§ **Task description**: Your result should be every line of the records below that contains the word "shoulder".

[Recorded data]
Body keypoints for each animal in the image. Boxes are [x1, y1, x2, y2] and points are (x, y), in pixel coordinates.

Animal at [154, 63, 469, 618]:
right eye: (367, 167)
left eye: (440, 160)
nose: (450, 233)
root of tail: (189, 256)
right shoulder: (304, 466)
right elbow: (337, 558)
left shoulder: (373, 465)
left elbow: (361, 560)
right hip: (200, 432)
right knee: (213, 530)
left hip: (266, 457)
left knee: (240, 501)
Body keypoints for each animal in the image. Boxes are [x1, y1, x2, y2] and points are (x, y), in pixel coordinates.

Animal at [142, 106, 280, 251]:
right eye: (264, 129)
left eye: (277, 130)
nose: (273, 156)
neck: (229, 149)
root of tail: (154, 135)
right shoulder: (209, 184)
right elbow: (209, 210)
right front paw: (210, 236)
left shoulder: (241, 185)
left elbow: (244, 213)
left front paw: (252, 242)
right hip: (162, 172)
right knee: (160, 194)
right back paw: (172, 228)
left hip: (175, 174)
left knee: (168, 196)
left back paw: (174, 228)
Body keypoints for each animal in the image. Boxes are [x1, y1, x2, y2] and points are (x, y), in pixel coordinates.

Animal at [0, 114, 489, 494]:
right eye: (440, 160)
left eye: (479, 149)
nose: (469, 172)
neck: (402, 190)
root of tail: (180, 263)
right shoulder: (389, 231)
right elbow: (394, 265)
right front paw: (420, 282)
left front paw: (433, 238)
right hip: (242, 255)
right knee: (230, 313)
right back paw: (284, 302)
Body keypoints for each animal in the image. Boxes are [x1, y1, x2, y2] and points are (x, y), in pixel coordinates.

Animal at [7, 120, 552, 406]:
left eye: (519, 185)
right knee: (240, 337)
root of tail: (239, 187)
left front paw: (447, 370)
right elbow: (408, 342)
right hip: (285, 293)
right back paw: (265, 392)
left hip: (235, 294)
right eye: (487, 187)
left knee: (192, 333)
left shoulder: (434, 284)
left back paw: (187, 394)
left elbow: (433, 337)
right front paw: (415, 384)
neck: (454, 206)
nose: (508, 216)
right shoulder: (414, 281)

§ **Result below**:
right shoulder: (304, 466)
left shoulder: (373, 465)
right shoulder: (209, 184)
left shoulder: (241, 185)
right shoulder: (389, 231)
left shoulder: (434, 284)
right shoulder: (414, 281)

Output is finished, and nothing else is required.